Metro Goldwyn Mayer Pictures/Screen Gems
It was probably a shock to the producers of the new Carrie movie: raking in only $17 million in its first weekend. This under-performance could be seen as puzzling, since it's a horror movie and the timing of its release should have made for a prime debut, what with Halloween being very close. Then again, this result is not entirely a surprise either.
Probably the most glaring reason this movie didn't open so well is that there was no need for the film to be remade at all. Sissy Spacek's version was fantastic and it didn't require any update. The current filmmakers were likely hoping to catch a generation of people who hadn't seen the original. Very few remakes, especially in the horror movie genre do very well, generally, anyhow. There is something almost intangible that is captured in the original film that no amount of mimicking and usage of the same shots can replicate. This appears to be another textbook case here. Audiences certainly seemed to know that, so who wants to pay for the theater tickets when they can instead wait to see it on Netflix or Amazon?

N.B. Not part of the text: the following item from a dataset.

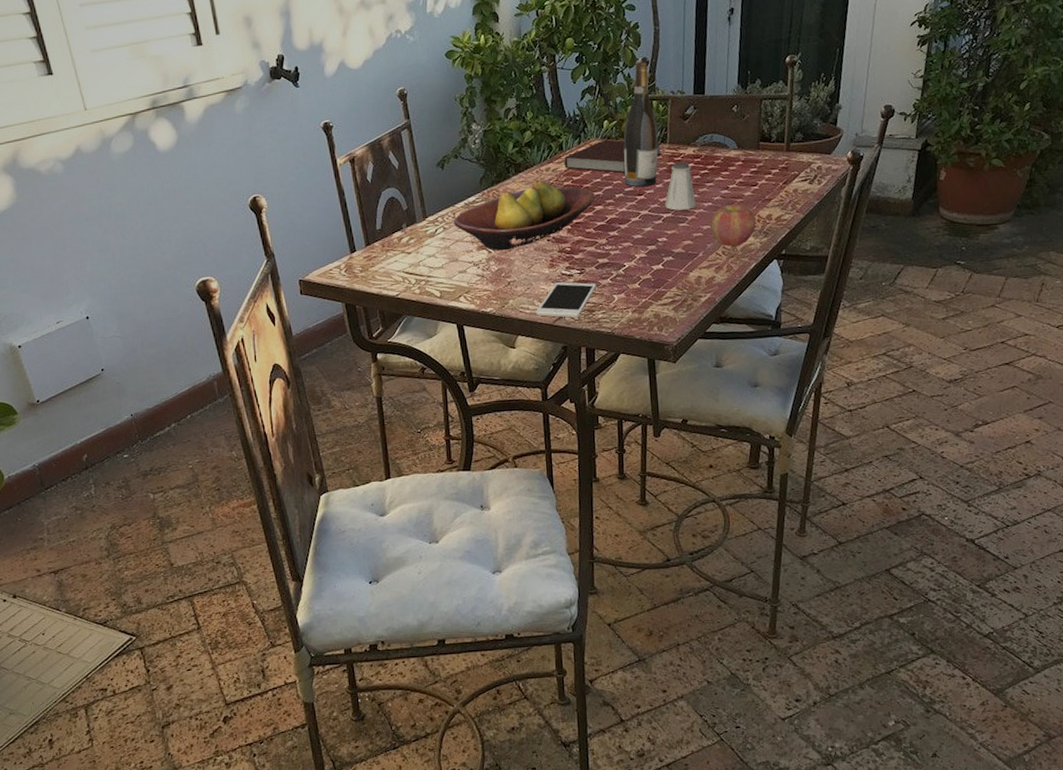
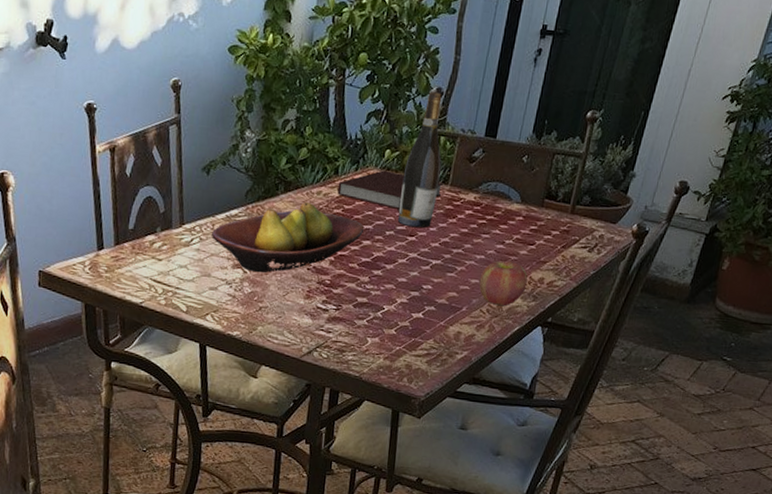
cell phone: present [536,282,597,318] -> none [284,315,352,356]
saltshaker: present [664,162,696,211] -> none [435,206,470,260]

Sure, Chloe Moretz and Julianne Moore are both good actresses, but had they wanted to make a horror movie, they could have done something different instead of essentially attempting to breath life into something already living. The new movie did its best, however with the added technology and social media helping drive Carrie into even more angry isolation - a nice touch - but ultimately, this was not a movie that needed to be reimagined.
As Halloween gets even closer, the numbers may go up some, but it will still likely be seen as a big disappointment. Hopefully it can be a lesson to Hollywood producers in creating new ideas - not rehashing and reheating old ones, leaving them well enough alone.